21/01/2020

Modifying leasehold covenants – how easy is it?

Developing any type of property to its full potential often involves negotiations to release or amend restrictions in title deeds with those who have the benefit of them.  If this cannot be achieved amicably an application can be made to the Upper Tribunal (Lands Chamber) (UT) for the modification or discharge of the covenants in question.

A common application is to modify user covenants so that a freehold property can be developed for a different use; but does the same law apply equally to leasehold properties where a landlord’s interest has to be taken into account?  The recent case of Berkeley Square Investments Ltd v Berkeley Square Holdings Ltd [2019] is a good example of the UT’s approach when deciding whether to modify covenants in a lease.

Facts of the case

As the names of the parties suggest, the case concerned property in Berkeley Square, London.  Berkeley Square Investments Ltd (the tenant) was the tenant under a long lease (expiring in 2070) of 45 Berkeley Square together with a property at the rear.  The freehold was owned by Berkeley Square Holdings Ltd (the landlord) who also owned the building next door, 46 Berkeley Square, home to the well-known Annabel’s, a private members’ club.

The lease of 45 Berkeley Square contained a covenant which restricted the use of the property to offices with residential accommodation on the fourth floor.  The tenant wanted to implement a planning permission it had obtained in 2016 to change the use of the property to a private members’ club with plans for three restaurants, eight bars, a private dining room as well as ancillary accommodation.  As the landlord would not agree to modify the covenant in the lease, the tenant applied to the UT under section 84 of the Law of Property Act 1925 (LPA 1925) on the basis that:

  • the property was not suitable as office space (it was a Grade 1 listed building) and therefore the covenant was obsolete for the purposes of section 84(1)(a); or
  • the covenant would impede the reasonable user of the land and so could be modified under section 84(1)(aa) and/or section 84(1)(c) (amendment of the covenant would not cause injury to the landlord).
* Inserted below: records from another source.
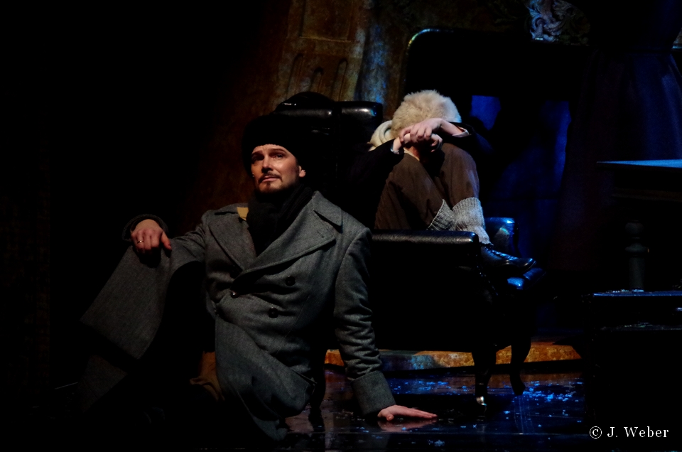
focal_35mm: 187
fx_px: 3536
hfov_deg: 11.0
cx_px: 341
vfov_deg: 7.3
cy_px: 226
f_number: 4.5
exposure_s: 1/80
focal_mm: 125
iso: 6400
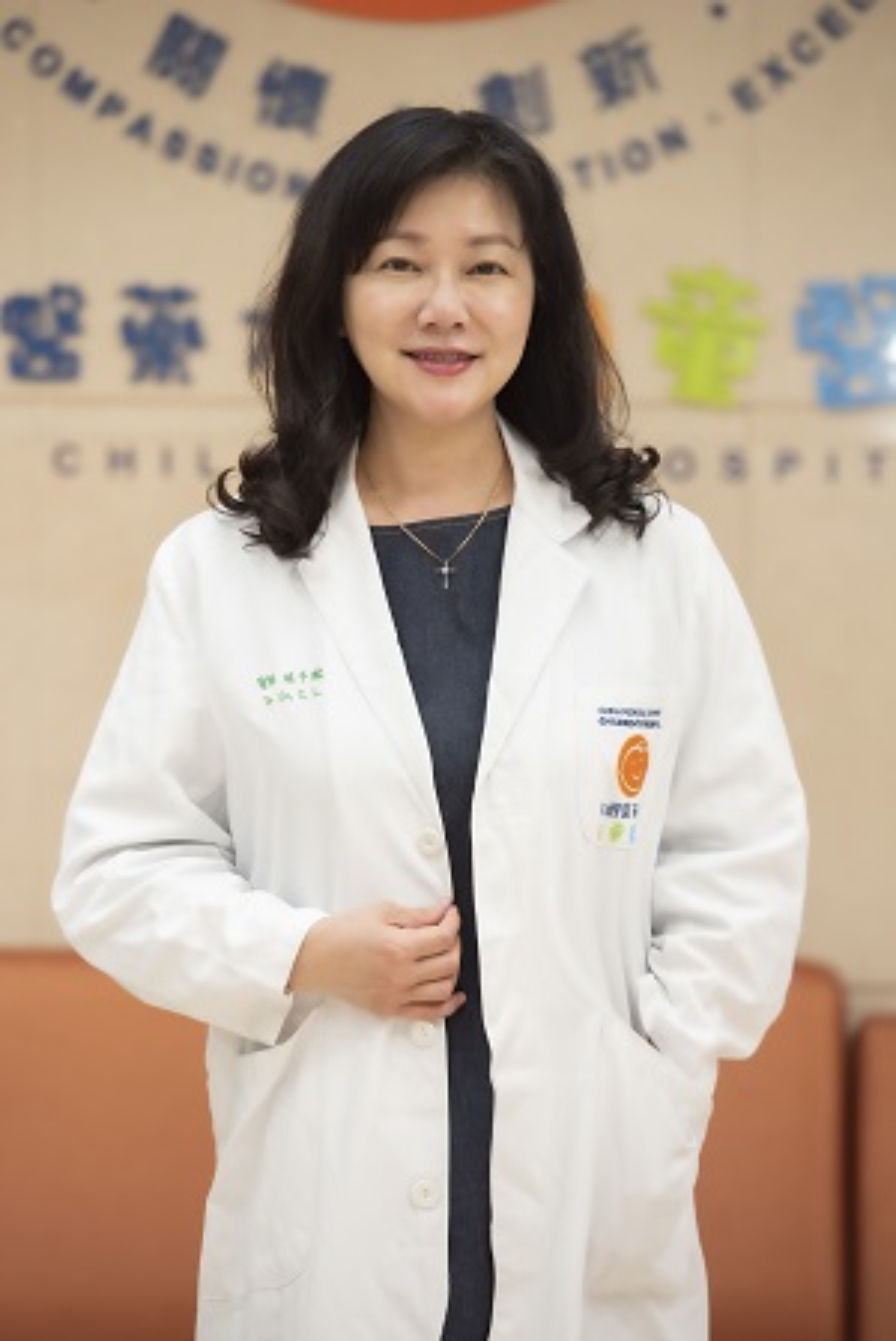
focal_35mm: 170
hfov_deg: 8.1
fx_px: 6336
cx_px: 448
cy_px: 670
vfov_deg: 12.1
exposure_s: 1/160
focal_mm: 170
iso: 800
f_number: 4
The freeholder objected to the application; it owned around 90 properties in the area and its objections were based around estate management concerns, specifically:

  • allowing this change would result in three private members’ clubs in a row with the risk of the area becoming synonymous with nightlife which would damage the Square's reputation;
  • another private members' club next to Annabel’s would result in competition with a likely loss in business and profit (rent was partially based on turnover); and
  • modification of the covenant could lead to other lessee’s making similar applications which would have an adverse impact on the freeholder’s management of the estate as a whole.

Tribunal’s decision

Before granting the application, the UT considered the tenant’s three grounds and agreed with two of them:

  • section 84(1)(a) (obsolescence) – this was not accepted by the UT who took the view that whilst there was a limited market for office space in a Grade 1 listed building, it was not non-existent. Therefore the covenant could not be considered as obsolete on that ground;
  • section 84(1)(aa) (reasonable user) – the fact that there were a number of similar clubs in the area, and Westminster City Council had given both planning permission and a premises licence for the development, all supported the case for reasonable use;
  • section 84(1)(c) (no injury) – there was little evidence that another private members’ club would diminish the value of the freeholder’s reversion or reduce its rental income; it was more likely to have the opposite effect. Keeping the property as offices conferred no practical benefit to the landlord.

Practical points

This decision is not be seen as allowing all tenants to be able to apply to the UT for modification of a covenant when the landlord does not agree to their plans.  For an application to be made under section 84 LPA 1925, the lease must be for a term of 40 years or more and at least 25 years of that term must have expired.

So, is it easy to modify covenants in a long lease?  A case brought under this section needs to be properly prepared and effectively argued as modification is not automatic, however, section 84 provides tenants looking to develop long leasehold premises with a powerful negotiating tool which can unlock land for development against a landlord's wishes.